In the last three months, 18 percent of fast casual and QSR customers surveyed have used a self-service ordering kiosk, but 60 percent said they would visit a fast casual or QSR establishment more often if self-service kiosks were offered, according to a press release. This marks the second year Tillster has conducted the survey.
Tillster, partnering with research firm SSI, surveyed 2,000 fast casual and QSR restaurant customers across the U.S. to measure ordering habits with kiosks. The study revealed high demand for self-service kiosks over the next year.
"Restaurants are finally beginning to adopt self-service kiosks, and our research shows it's an important offering in the customer's eyes," Perse Faily, CEO of Tillster, said in the press release. "And for restaurants, kiosks have proven to be optimized to achieve key objectives, such as increasing check size or improving speed of service."

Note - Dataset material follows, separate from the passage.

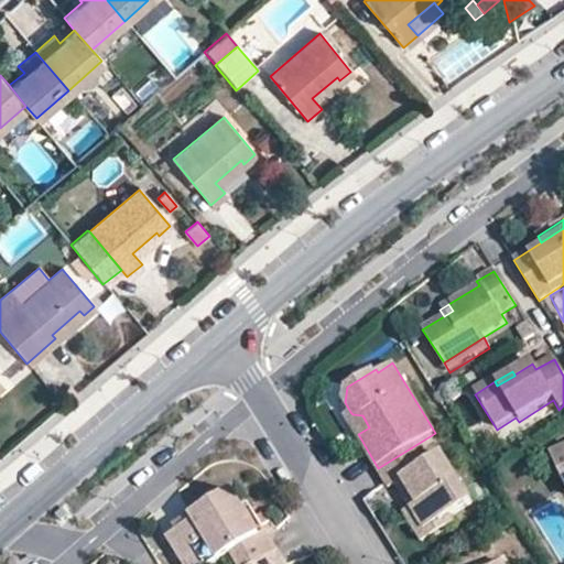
[(346,413),(358,434),(369,427),(362,415),(353,414),(350,412),(346,413)]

The index pinpoints the line length that will cause customers to walk away from their favorite establishment in favor of a faster experience. If the line to order from a cashier is more than five people, 57 percent of customers will choose to leave the line. If the line has seven people, 71 percent would leave; with 10 people, 91 percent would leave.
However, if kiosk ordering is available, many customers will stick around.

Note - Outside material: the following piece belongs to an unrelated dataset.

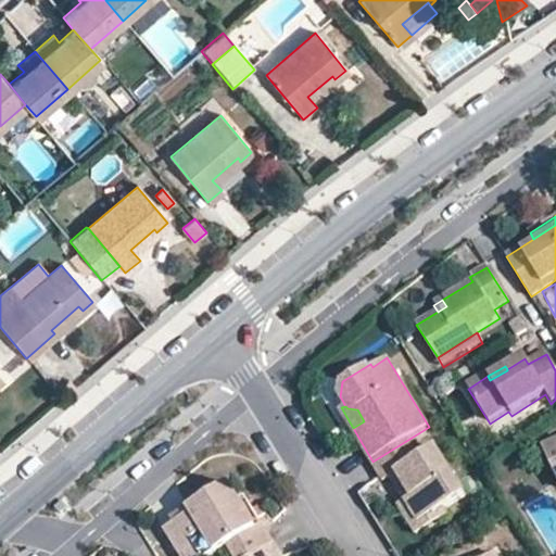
[(405,502),(419,523),(444,509),(466,496),(436,449),(418,460),(406,441),(373,462),(371,463),(383,482),(390,478),(396,474),(412,498),(405,502)]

The research indicated that all age groups, not just millennials, would turn to self-service kiosks to upgrade their experience in both QSR and fast casual establishments.
The survey was conducted online within the U.S. by Tillster June 13-15, 2017, among 2,000 adults 18 years of age and older.
No more than 20 percent of respondents are from any one state, and respondents must have eaten at a QSR or fast casual restaurant three times in the past three months.